謝贊過來道,“王爺,給圣上的孝敬已經安排人送出,進入南州后走海路,會快許多,在年前就能送到。
不知王爺還有什么吩咐沒有?”
林逸淡淡的道,“等本王下次回去,也走海路。
卞先生,你的路修的怎么樣了?”
他現在是有一只船隊的男人,以后想出海自然方便許多。
卞京拱手道,“王爺,按照你的意思,老夫又招了二十多名鐵匠,這鑿子、斧子是不缺了。
何況這路修的離南州越近,許多東西越容易購置。
老夫想著明年三月份左右,大概就能修通。”
林逸道,“修完了到南州的路,別忘記修到岳州。”
卞京道,“是。”
林逸問,“何先生去剿匪,傳回來什么消息沒有?”
王慶邦道,“何先生已經飛鴿傳書,諸事順利。
只是他乃是戴罪之身,不便露面,皆是沈統領沖鋒在前。”
“希望年前能回得來吧,”林逸接著道,“準備準備,一起過個好年吧。”
眾位老頭子一起拱手應是。
經過林逸不懈的努力,白云城的人慢慢養成了勤洗手,不喝生水,不吃不煮熟的食物等衛生習慣。
甚至空氣中的臭味都減少了,可石灰引發的焦灼感卻愈發重了。
體會到石灰的切實作用后,白云城的人拼命往沼澤地里撒石灰清除里面的水蛭,等到來年開荒好種稻子。
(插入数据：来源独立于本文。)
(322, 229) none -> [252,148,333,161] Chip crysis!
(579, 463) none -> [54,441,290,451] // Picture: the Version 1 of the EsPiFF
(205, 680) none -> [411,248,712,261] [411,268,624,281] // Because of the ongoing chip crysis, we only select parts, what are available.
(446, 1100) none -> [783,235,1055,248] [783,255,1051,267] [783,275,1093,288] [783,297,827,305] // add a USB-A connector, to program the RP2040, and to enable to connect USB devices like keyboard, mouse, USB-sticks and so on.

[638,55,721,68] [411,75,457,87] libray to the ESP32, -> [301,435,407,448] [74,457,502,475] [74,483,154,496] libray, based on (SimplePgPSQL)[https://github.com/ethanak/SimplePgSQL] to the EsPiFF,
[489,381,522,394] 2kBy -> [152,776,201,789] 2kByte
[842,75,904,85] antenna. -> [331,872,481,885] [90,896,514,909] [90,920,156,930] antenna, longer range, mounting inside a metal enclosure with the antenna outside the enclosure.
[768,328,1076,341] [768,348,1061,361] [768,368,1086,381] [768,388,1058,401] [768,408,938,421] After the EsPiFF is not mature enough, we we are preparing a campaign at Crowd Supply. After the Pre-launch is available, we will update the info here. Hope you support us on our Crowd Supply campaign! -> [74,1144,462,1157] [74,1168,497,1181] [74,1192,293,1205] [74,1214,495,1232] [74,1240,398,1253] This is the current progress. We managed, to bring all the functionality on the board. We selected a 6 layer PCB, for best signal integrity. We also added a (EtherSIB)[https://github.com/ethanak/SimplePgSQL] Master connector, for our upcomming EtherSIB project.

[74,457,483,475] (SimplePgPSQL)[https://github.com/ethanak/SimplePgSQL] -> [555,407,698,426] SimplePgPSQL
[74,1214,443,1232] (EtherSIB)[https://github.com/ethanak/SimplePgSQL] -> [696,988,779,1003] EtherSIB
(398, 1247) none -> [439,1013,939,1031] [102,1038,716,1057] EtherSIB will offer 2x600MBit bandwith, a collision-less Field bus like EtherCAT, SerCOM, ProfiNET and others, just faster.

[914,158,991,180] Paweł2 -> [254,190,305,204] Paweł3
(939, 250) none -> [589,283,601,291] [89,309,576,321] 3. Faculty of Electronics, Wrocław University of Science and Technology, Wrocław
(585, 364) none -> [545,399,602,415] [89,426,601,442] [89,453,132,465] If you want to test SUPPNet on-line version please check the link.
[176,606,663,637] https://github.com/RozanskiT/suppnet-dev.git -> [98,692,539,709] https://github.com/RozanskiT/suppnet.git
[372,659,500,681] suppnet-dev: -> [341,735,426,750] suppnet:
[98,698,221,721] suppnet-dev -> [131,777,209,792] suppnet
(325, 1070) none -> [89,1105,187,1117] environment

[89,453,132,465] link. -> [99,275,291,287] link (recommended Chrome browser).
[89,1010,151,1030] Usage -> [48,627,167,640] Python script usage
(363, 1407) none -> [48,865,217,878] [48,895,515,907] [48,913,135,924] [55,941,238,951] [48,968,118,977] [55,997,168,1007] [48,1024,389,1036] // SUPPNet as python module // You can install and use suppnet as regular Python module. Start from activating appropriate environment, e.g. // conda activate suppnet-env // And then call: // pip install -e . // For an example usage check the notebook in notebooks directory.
甚至西江里都被人撒了一層,水蛭有沒有被殺死林逸不清楚,但是已經弄得他沒法釣魚了。
萬事過猶不及。
林逸又不得不安排人剎住這股亂撒石灰的風氣。
新建的學校操場終于投入使用,并沒有因為王府護院出征,少了近千人就冷清下來。
相反,人數更多了,男女老少,各個精氣十足。
不少老太太比年輕人耍的還利索。
都是完全出乎林逸的意料,這個世界真的是太瘋狂了。
“王爺,你看看怎么樣?”
善因對著林逸嬉皮笑臉。
何吉祥、沈初走后,他就成了訓練總教頭,對著廣場上的上千人發號施令,居然有一種指揮千軍萬馬的感覺,得意的很。
林逸道,“重點放在學校的孩子身上,少跟外面的人扯些有的沒的。”
善因陪笑道,“王爺說的是。”
學校孩子們的課程,大部分是由幾個老頭子和明月、洪應等人做主,他也只是個聽指揮的而已!
根本就沒有什么成就感。
林逸正要說話,突然聽見了一聲慘叫聲。
林逸回頭一看,方皮從一棵樹上掉了下來,接著是洪安從樹上跳了下來。
“安妹妹,我錯了行不行!”
方皮嚇得又竄上了另外一棵椰子樹上,洪安緊跟著竄了上去,方皮又跳下。
兩人你追我趕,不一會兒就消失不見。
林逸問崔耿仁,“怎么了?”
崔耿仁道,“方皮把黃狗扔進了水里。”
林逸氣道,“該揍。”
余小時咧嘴跟著附和道,“該揍!”
林逸好奇的道,“你不幫你弟弟?”
“我喜歡洪安!”
余小時扯著嗓子喊。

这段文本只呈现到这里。